One key area that we would like to see, and that will undoubtedly have a major impact on emissions, is carbon being priced more widely. Causing companies to pay for the costs of their carbon emissions, which are currently borne by society, is going to be crucial in incentivising them to switch to lower carbon and more energy-efficient operating practices as well as reduce the carbon emitted in the consumption and use of products. Having more concerted policymaking on pricing carbon is a key aspect of the Paris Agreement that needs to be finalised and put into operation. Combined with policies to support the development of low carbon technologies and require decarbonisation strategies for high-carbon industries, this should help to significantly direct more financial flows into areas that support a more sustainable world.

5. What do you think will be the next big topic in sustainable investing?

Biodiversity will be the next frontier for sustainable investors and it’s a topic which if we get it wrong, the impacts will likely be catastrophic globally. We know that 50% of global GDP depends on biodiversity, yet we continue to use nature’s resources much more quickly than they can be replenished. As the price of offsetting carbon becomes more expensive, I expect that companies’ impacts on nature will increasingly be seen as a cost they need to bear, causing changes in the way they operate and the impacts of their products. It is an exceptionally complex topic, touching upon many sectors and activities, but my hope is that many of the learnings from climate change negotiations will be able to be directly applied to natural capital, meaning that the policy landscape will shift much more quickly. We are already starting to see this with the rapid development of the Taskforce for Nature-Related Financial Disclosures (TNFD).

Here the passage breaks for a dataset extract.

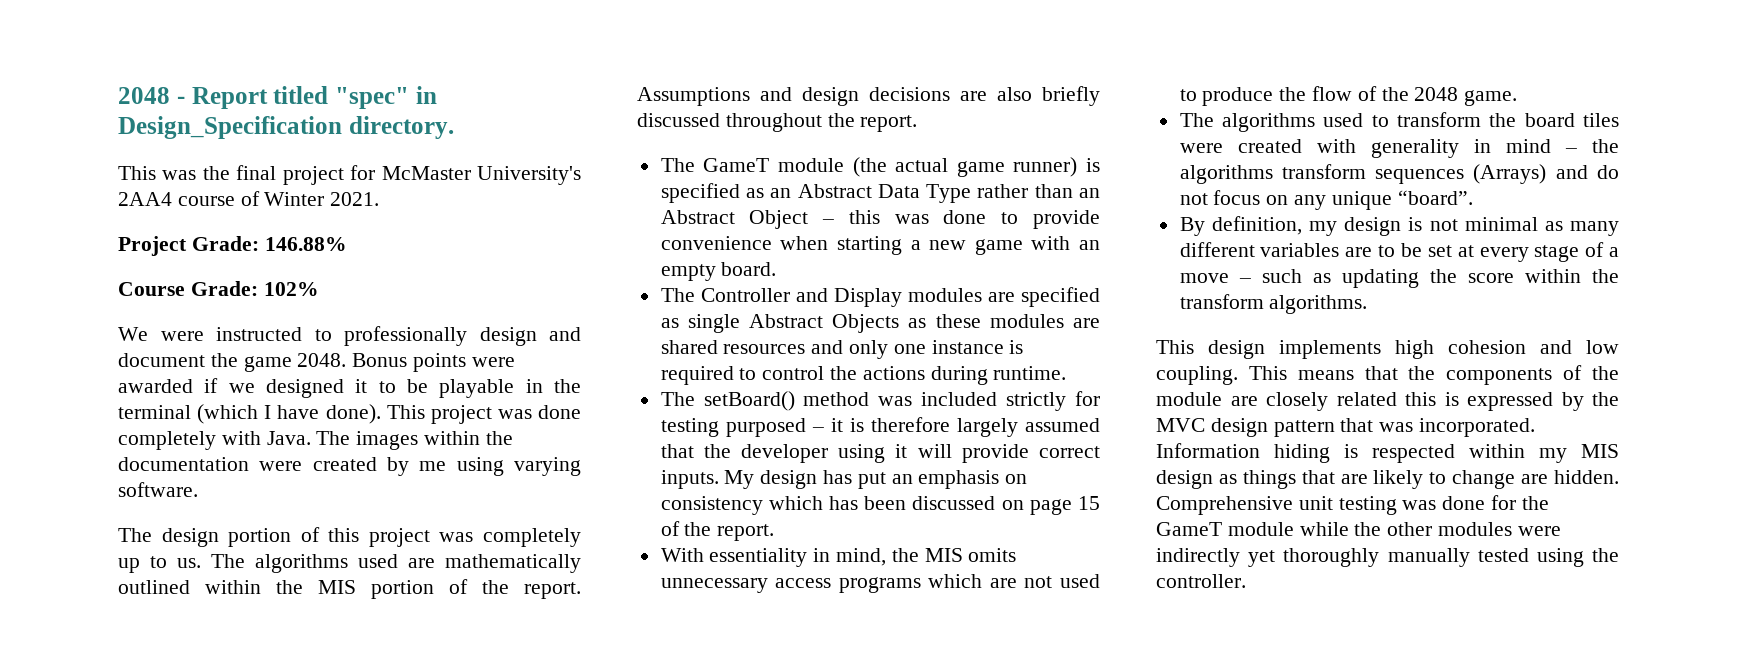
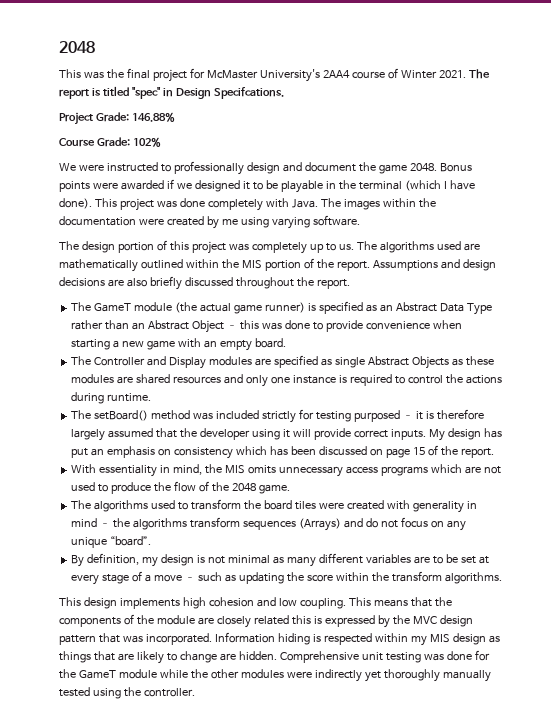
[118,86,437,109] [118,116,454,139] 2048 - Report titled "spec" in Design_Specification directory. -> [59,41,95,53] 2048
(380, 199) none -> [468,69,490,79] [59,86,284,99] The report is titled "spec" in Design Specifcations.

While all eyes are on COP26 for cutting carbon emissions, the less reported COP15 in China is crucial to setting out a new framework for a co-ordinated response to biodiversity. There will be much stronger efforts than before in promoting biodiversity, while former targets have broadly failed to have been achieved. This will, just as with carbon, present significant risks to some businesses but also some excellent investment opportunities in those companies that are seeking to lead the transition to a more sustainable world.